Used to mark unhealthy providers and fail fast when repeated errors occur.

## Base Client

### `BaseLLMClient`

#### Responsibilities

- Manages provider-specific HTTP connections.
- Applies concurrency limits with `asyncio.Semaphore`.
- Applies rate limiting and retry logic.
- Tracks metrics such as request count, errors, and latency.
- Exposes `generate()` and `generate_stream()`.

#### HTTP Client Reuse

- `_ensure_http_client(base_url, headers) -> httpx.AsyncClient`
- Ensures a single `httpx.AsyncClient` instance is reused per provider instance.
- Prevents socket exhaustion and reduces connection setup overhead.

#### Async Safety

- All operations are async and reentrant.
- Concurrency is controlled per provider using semaphores.
- `close()` shuts down the HTTP client cleanly.

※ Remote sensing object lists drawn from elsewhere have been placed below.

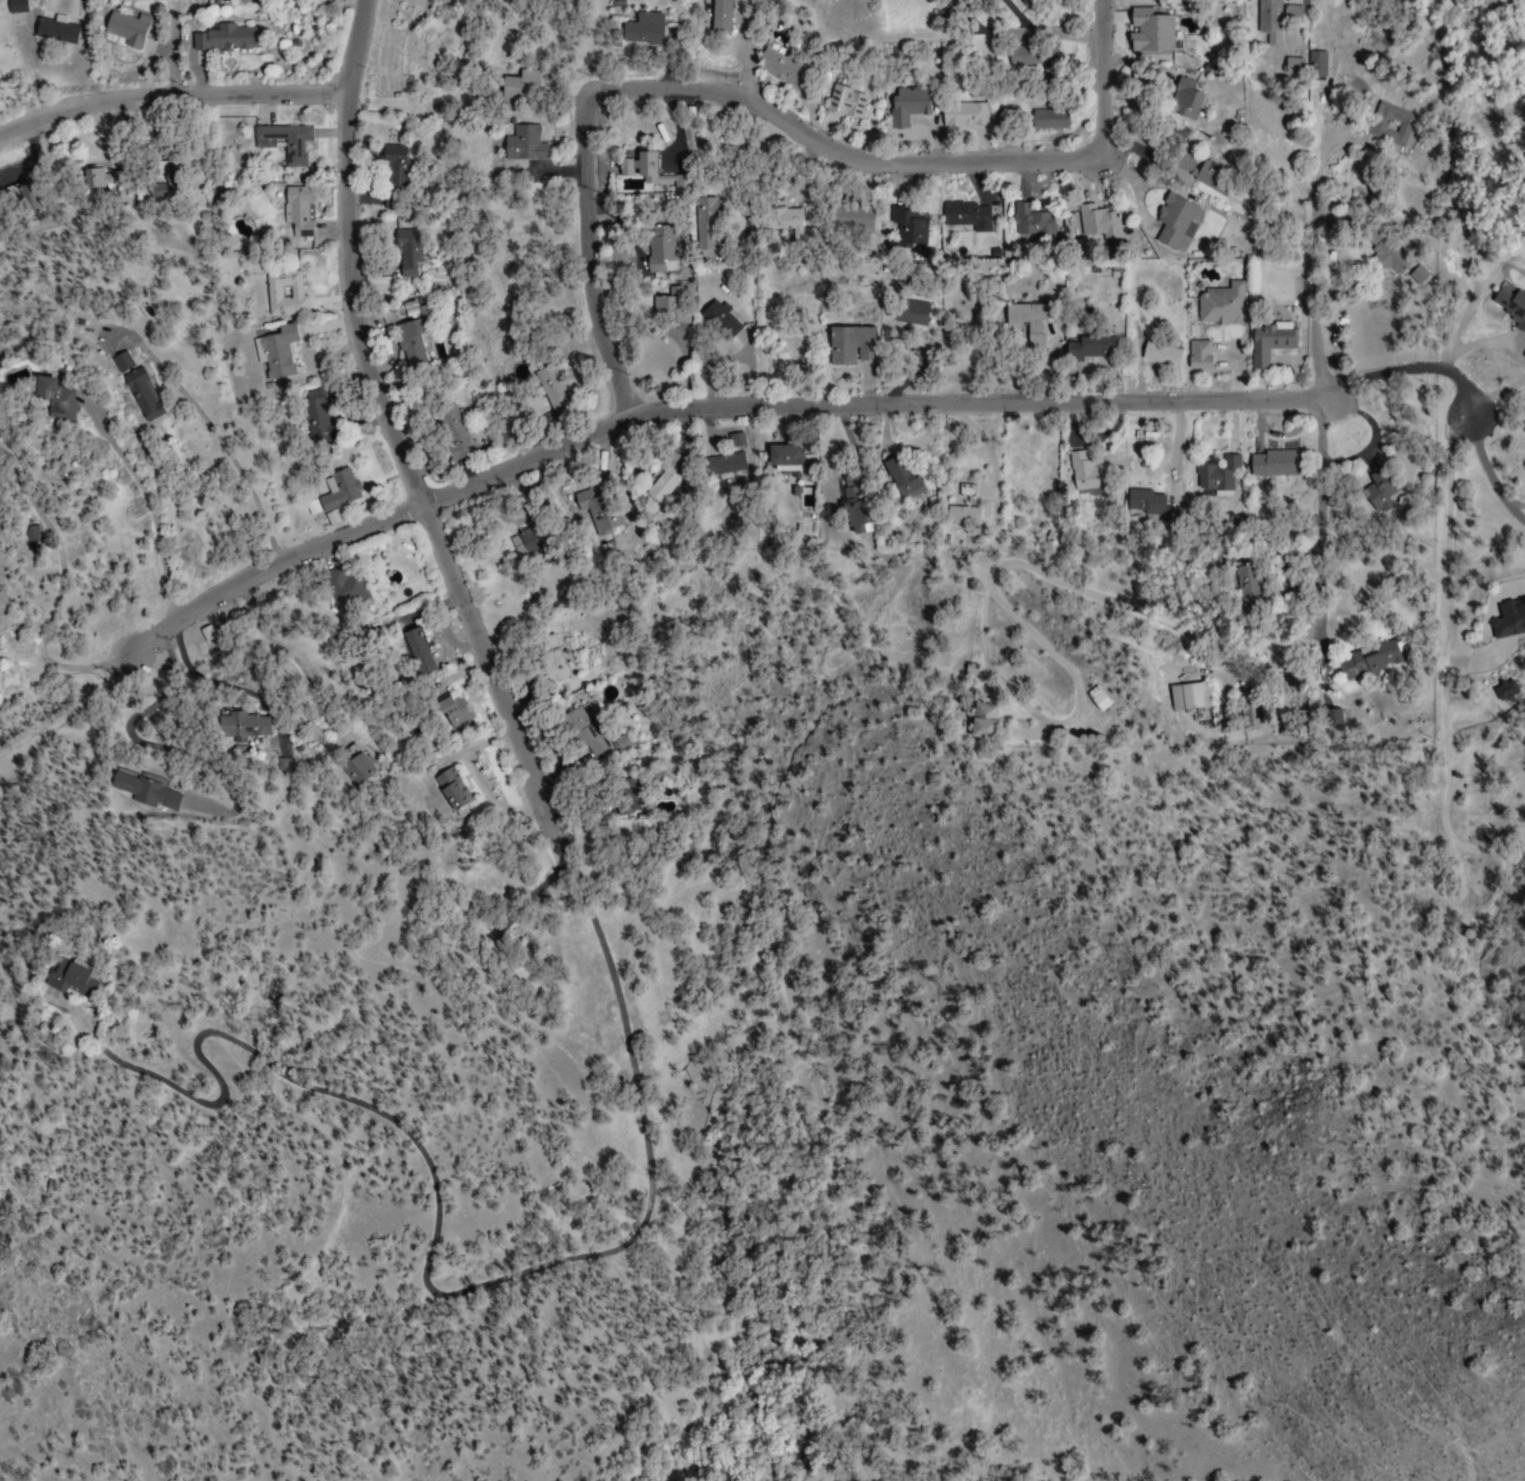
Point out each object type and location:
building: (215, 1)
building: (949, 3)
building: (992, 4)
building: (1273, 21)
building: (125, 27)
building: (640, 29)
building: (54, 34)
building: (1152, 35)
building: (225, 38)
building: (1032, 53)
building: (782, 69)
building: (1287, 69)
building: (518, 92)
road: (171, 98)
building: (1183, 98)
building: (847, 102)
building: (907, 103)
building: (963, 114)
building: (1030, 120)
building: (1376, 126)
building: (283, 141)
building: (524, 145)
building: (393, 164)
road: (902, 164)
building: (648, 174)
building: (96, 179)
building: (26, 200)
building: (297, 210)
building: (963, 214)
building: (789, 216)
building: (1029, 220)
building: (905, 221)
building: (1175, 221)
building: (1097, 222)
building: (704, 223)
building: (856, 223)
building: (649, 248)
building: (993, 254)
building: (1389, 254)
building: (969, 255)
building: (407, 261)
road: (587, 267)
building: (1417, 275)
building: (272, 292)
building: (406, 306)
building: (1220, 306)
building: (667, 308)
building: (908, 312)
building: (719, 321)
building: (1031, 322)
building: (405, 330)
building: (1268, 343)
building: (848, 345)
building: (1088, 347)
building: (273, 350)
building: (411, 354)
building: (1197, 355)
building: (137, 386)
building: (550, 390)
building: (52, 400)
building: (313, 414)
road: (726, 414)
road: (400, 422)
building: (461, 428)
building: (784, 456)
building: (730, 461)
building: (1273, 465)
building: (1080, 473)
building: (1027, 474)
building: (1212, 474)
road: (1484, 479)
building: (901, 480)
building: (663, 484)
building: (339, 492)
building: (793, 492)
building: (1379, 492)
building: (850, 502)
building: (1150, 508)
road: (144, 509)
building: (592, 515)
building: (961, 515)
building: (865, 529)
road: (1235, 529)
building: (533, 539)
road: (1438, 549)
building: (1247, 580)
building: (349, 594)
building: (1508, 622)
building: (209, 636)
building: (412, 651)
building: (550, 659)
building: (1367, 663)
building: (970, 670)
building: (1503, 691)
building: (1190, 696)
building: (1096, 699)
building: (452, 715)
building: (983, 722)
building: (239, 727)
building: (307, 732)
building: (622, 737)
building: (358, 768)
building: (282, 770)
building: (142, 791)
building: (451, 791)
road: (574, 876)
road: (529, 891)
building: (70, 977)
road: (417, 1242)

## Provider Implementations

### `GeminiClient`

- Uses `google-genai` async client.
- Implements `_generate_internal()` and `_generate_stream_internal()`.
- Uses Gemini-specific token counting where available.

### `ClaudeClient`

- Sends requests to Anthropic Claude.
- Uses `/v1/messages` endpoint.
- Implements stream parsing for `content_block_delta` chunks.

### `OpenAIClient`

- Connects to `https://api.openai.com/v1`.
- Uses `/chat/completions` for standard and streaming responses.

### `GenericAPIClient`

- Supports OpenAI-compatible providers such as DeepSeek, Qwen, Kimi, OpenRouter, and custom targets.
- Requires `base_url` for `CUSTOM` provider.

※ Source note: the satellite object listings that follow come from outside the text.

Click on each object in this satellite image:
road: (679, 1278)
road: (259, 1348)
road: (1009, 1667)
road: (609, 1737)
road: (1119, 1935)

## Factory and Orchestration

### `LLMClientFactory`

- `create(provider, model, api_key, base_url, retry_config, timeout_config, rate_limit_config, circuit_breaker, max_concurrent_requests)`
- `get_or_create(provider, **kwargs)` returns singleton clients keyed by provider and model.
- `close_all()` cleanly closes all managed provider clients.

### `LLMOrchestrator`

- Balances traffic across default and fallback providers.
- Supports load balancing across provider list.
- Implements provider fallback when the primary provider fails.
- Exposes `generate()`, `generate_stream()`, `health_check_all()`, `get_metrics()`, and `close()`.

## Utilities

- `validate_prompt(prompt, max_length=100000)` sanitizes input text.
- `estimate_cost(input_tokens, output_tokens, provider, model)` calculates estimated cost using pricing data.

## Dependencies

- `httpx`
- `pydantic`
- Optional: `google-genai`, `tiktoken`

## Performance and Scalability

- Request handling is async, suitable for FastAPI.
- Concurrency limits and backoff reduce overload on provider APIs.
- Shared HTTP clients reduce connection churn.
- Token counting is O(L) where L = text length.

## Edge Cases

- Missing provider credentials raise explicit configuration errors.
- Circuit breaker prevents repeated calls to failing providers.
- `generate_stream()` preserves provider streaming semantics while protecting against retries during stream consumption.